#### [Task details]
Can you reproduce each of the records below word for word, line for line?
-.-.-
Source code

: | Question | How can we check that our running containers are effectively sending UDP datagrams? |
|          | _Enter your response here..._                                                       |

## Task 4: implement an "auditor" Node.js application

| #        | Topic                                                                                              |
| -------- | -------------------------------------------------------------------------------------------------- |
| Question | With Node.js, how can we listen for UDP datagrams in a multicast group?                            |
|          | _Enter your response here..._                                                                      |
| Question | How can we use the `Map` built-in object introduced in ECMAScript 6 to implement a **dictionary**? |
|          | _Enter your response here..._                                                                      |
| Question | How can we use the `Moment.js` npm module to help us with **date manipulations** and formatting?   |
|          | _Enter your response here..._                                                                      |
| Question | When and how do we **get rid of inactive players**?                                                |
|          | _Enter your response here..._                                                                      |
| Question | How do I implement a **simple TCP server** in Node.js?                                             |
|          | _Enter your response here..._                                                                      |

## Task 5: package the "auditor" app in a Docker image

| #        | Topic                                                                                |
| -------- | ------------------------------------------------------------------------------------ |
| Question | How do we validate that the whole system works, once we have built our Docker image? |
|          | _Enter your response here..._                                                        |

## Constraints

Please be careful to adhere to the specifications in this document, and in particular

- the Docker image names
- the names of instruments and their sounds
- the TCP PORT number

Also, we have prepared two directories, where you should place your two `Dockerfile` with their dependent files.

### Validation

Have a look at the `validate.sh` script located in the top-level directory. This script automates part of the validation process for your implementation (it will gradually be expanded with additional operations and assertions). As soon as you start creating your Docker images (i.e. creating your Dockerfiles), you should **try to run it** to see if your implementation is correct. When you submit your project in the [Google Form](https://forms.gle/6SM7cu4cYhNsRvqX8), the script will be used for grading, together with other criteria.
-.-.-
#### [Solved exercise]
Source code

: | Question | How can we check that our running containers are effectively sending UDP datagrams? |
|          | _Enter your response here..._                                                       |

## Task 4: implement an "auditor" Node.js application

| #        | Topic                                                                                              |
| -------- | -------------------------------------------------------------------------------------------------- |
| Question | With Node.js, how can we listen for UDP datagrams in a multicast group?                            |
|          | _Enter your response here..._                                                                      |
| Question | How can we use the `Map` built-in object introduced in ECMAScript 6 to implement a **dictionary**? |
|          | _Enter your response here..._                                                                      |
| Question | How can we use the `Moment.js` npm module to help us with **date manipulations** and formatting?   |
|          | _Enter your response here..._                                                                      |
| Question | When and how do we **get rid of inactive players**?                                                |
|          | _Enter your response here..._                                                                      |
| Question | How do I implement a **simple TCP server** in Node.js?                                             |
|          | _Enter your response here..._                                                                      |

## Task 5: package the "auditor" app in a Docker image

| #        | Topic                                                                                |
| -------- | ------------------------------------------------------------------------------------ |
| Question | How do we validate that the whole system works, once we have built our Docker image? |
|          | _Enter your response here..._                                                        |

## Constraints

Please be careful to adhere to the specifications in this document, and in particular

- the Docker image names
- the names of instruments and their sounds
- the TCP PORT number

Also, we have prepared two directories, where you should place your two `Dockerfile` with their dependent files.

### Validation

Have a look at the `validate.sh` script located in the top-level directory. This script automates part of the validation process for your implementation (it will gradually be expanded with additional operations and assertions). As soon as you start creating your Docker images (i.e. creating your Dockerfiles), you should **try to run it** to see if your implementation is correct. When you submit your project in the [Google Form](https://forms.gle/6SM7cu4cYhNsRvqX8), the script will be used for grading, together with other criteria.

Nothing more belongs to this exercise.